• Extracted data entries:
##########

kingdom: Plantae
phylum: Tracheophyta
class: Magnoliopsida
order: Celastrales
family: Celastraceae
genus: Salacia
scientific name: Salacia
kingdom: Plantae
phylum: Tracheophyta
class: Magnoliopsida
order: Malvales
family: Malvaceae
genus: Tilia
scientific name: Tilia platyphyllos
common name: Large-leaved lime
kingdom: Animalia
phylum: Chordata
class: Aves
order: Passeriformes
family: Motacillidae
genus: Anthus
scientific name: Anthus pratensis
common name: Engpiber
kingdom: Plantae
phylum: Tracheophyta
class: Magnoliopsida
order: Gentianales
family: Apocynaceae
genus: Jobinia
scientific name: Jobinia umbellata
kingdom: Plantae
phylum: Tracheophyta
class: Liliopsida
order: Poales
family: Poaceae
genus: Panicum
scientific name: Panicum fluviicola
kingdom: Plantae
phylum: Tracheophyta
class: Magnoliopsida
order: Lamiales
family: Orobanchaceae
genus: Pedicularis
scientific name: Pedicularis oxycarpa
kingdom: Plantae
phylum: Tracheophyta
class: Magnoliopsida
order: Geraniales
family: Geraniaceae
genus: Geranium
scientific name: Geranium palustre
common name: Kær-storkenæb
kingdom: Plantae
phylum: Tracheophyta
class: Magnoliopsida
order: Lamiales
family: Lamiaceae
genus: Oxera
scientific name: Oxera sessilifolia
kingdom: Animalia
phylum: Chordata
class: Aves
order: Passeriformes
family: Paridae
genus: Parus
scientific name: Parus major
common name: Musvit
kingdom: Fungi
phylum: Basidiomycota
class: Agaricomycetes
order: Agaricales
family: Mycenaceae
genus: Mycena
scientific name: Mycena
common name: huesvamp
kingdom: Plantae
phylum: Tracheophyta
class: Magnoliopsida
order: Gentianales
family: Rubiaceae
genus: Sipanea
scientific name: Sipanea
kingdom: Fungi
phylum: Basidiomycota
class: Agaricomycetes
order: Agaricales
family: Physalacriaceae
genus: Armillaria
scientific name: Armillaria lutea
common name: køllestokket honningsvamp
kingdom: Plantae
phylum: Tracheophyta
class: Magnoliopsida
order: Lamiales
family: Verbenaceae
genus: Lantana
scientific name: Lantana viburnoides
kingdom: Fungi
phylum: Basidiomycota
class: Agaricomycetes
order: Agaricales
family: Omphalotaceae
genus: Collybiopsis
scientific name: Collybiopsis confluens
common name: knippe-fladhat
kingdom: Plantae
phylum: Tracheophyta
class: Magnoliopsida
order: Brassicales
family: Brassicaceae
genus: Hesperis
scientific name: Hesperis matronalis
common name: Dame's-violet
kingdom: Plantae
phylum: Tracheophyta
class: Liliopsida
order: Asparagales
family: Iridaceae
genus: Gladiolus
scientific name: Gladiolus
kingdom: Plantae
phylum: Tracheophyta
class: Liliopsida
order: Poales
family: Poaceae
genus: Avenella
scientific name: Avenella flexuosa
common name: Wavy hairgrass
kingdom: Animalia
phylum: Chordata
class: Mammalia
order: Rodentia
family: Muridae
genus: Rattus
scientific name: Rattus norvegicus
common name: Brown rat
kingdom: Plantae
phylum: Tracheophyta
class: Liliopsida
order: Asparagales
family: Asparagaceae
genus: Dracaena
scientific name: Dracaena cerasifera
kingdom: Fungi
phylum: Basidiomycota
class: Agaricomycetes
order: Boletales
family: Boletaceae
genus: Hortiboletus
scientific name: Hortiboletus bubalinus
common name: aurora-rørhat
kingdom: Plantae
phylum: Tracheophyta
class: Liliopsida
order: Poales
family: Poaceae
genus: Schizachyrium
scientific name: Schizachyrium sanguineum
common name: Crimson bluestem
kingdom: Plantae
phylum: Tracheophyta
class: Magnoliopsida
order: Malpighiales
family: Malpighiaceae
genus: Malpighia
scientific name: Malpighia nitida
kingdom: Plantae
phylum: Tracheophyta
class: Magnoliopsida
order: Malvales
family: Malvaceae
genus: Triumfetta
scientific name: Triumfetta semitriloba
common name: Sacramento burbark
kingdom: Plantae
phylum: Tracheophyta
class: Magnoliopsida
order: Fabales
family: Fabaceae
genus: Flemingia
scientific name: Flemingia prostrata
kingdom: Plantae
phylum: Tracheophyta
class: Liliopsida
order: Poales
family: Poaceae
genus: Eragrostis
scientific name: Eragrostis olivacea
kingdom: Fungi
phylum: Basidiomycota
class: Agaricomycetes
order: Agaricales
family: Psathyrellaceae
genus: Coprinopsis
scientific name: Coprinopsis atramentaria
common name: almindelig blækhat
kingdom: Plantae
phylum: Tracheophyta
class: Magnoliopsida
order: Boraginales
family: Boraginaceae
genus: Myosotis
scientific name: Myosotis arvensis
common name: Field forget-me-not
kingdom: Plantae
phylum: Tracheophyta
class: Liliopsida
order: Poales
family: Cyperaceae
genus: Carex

##########

• Your goal:
Copy out every line of the entries above, word for word.

• Reply to the task:
kingdom: Plantae
phylum: Tracheophyta
class: Magnoliopsida
order: Celastrales
family: Celastraceae
genus: Salacia
scientific name: Salacia
kingdom: Plantae
phylum: Tracheophyta
class: Magnoliopsida
order: Malvales
family: Malvaceae
genus: Tilia
scientific name: Tilia platyphyllos
common name: Large-leaved lime
kingdom: Animalia
phylum: Chordata
class: Aves
order: Passeriformes
family: Motacillidae
genus: Anthus
scientific name: Anthus pratensis
common name: Engpiber
kingdom: Plantae
phylum: Tracheophyta
class: Magnoliopsida
order: Gentianales
family: Apocynaceae
genus: Jobinia
scientific name: Jobinia umbellata
kingdom: Plantae
phylum: Tracheophyta
class: Liliopsida
order: Poales
family: Poaceae
genus: Panicum
scientific name: Panicum fluviicola
kingdom: Plantae
phylum: Tracheophyta
class: Magnoliopsida
order: Lamiales
family: Orobanchaceae
genus: Pedicularis
scientific name: Pedicularis oxycarpa
kingdom: Plantae
phylum: Tracheophyta
class: Magnoliopsida
order: Geraniales
family: Geraniaceae
genus: Geranium
scientific name: Geranium palustre
common name: Kær-storkenæb
kingdom: Plantae
phylum: Tracheophyta
class: Magnoliopsida
order: Lamiales
family: Lamiaceae
genus: Oxera
scientific name: Oxera sessilifolia
kingdom: Animalia
phylum: Chordata
class: Aves
order: Passeriformes
family: Paridae
genus: Parus
scientific name: Parus major
common name: Musvit
kingdom: Fungi
phylum: Basidiomycota
class: Agaricomycetes
order: Agaricales
family: Mycenaceae
genus: Mycena
scientific name: Mycena
common name: huesvamp
kingdom: Plantae
phylum: Tracheophyta
class: Magnoliopsida
order: Gentianales
family: Rubiaceae
genus: Sipanea
scientific name: Sipanea
kingdom: Fungi
phylum: Basidiomycota
class: Agaricomycetes
order: Agaricales
family: Physalacriaceae
genus: Armillaria
scientific name: Armillaria lutea
common name: køllestokket honningsvamp
kingdom: Plantae
phylum: Tracheophyta
class: Magnoliopsida
order: Lamiales
family: Verbenaceae
genus: Lantana
scientific name: Lantana viburnoides
kingdom: Fungi
phylum: Basidiomycota
class: Agaricomycetes
order: Agaricales
family: Omphalotaceae
genus: Collybiopsis
scientific name: Collybiopsis confluens
common name: knippe-fladhat
kingdom: Plantae
phylum: Tracheophyta
class: Magnoliopsida
order: Brassicales
family: Brassicaceae
genus: Hesperis
scientific name: Hesperis matronalis
common name: Dame's-violet
kingdom: Plantae
phylum: Tracheophyta
class: Liliopsida
order: Asparagales
family: Iridaceae
genus: Gladiolus
scientific name: Gladiolus
kingdom: Plantae
phylum: Tracheophyta
class: Liliopsida
order: Poales
family: Poaceae
genus: Avenella
scientific name: Avenella flexuosa
common name: Wavy hairgrass
kingdom: Animalia
phylum: Chordata
class: Mammalia
order: Rodentia
family: Muridae
genus: Rattus
scientific name: Rattus norvegicus
common name: Brown rat
kingdom: Plantae
phylum: Tracheophyta
class: Liliopsida
order: Asparagales
family: Asparagaceae
genus: Dracaena
scientific name: Dracaena cerasifera
kingdom: Fungi
phylum: Basidiomycota
class: Agaricomycetes
order: Boletales
family: Boletaceae
genus: Hortiboletus
scientific name: Hortiboletus bubalinus
common name: aurora-rørhat
kingdom: Plantae
phylum: Tracheophyta
class: Liliopsida
order: Poales
family: Poaceae
genus: Schizachyrium
scientific name: Schizachyrium sanguineum
common name: Crimson bluestem
kingdom: Plantae
phylum: Tracheophyta
class: Magnoliopsida
order: Malpighiales
family: Malpighiaceae
genus: Malpighia
scientific name: Malpighia nitida
kingdom: Plantae
phylum: Tracheophyta
class: Magnoliopsida
order: Malvales
family: Malvaceae
genus: Triumfetta
scientific name: Triumfetta semitriloba
common name: Sacramento burbark
kingdom: Plantae
phylum: Tracheophyta
class: Magnoliopsida
order: Fabales
family: Fabaceae
genus: Flemingia
scientific name: Flemingia prostrata
kingdom: Plantae
phylum: Tracheophyta
class: Liliopsida
order: Poales
family: Poaceae
genus: Eragrostis
scientific name: Eragrostis olivacea
kingdom: Fungi
phylum: Basidiomycota
class: Agaricomycetes
order: Agaricales
family: Psathyrellaceae
genus: Coprinopsis
scientific name: Coprinopsis atramentaria
common name: almindelig blækhat
kingdom: Plantae
phylum: Tracheophyta
class: Magnoliopsida
order: Boraginales
family: Boraginaceae
genus: Myosotis
scientific name: Myosotis arvensis
common name: Field forget-me-not
kingdom: Plantae
phylum: Tracheophyta
class: Liliopsida
order: Poales
family: Cyperaceae
genus: Carex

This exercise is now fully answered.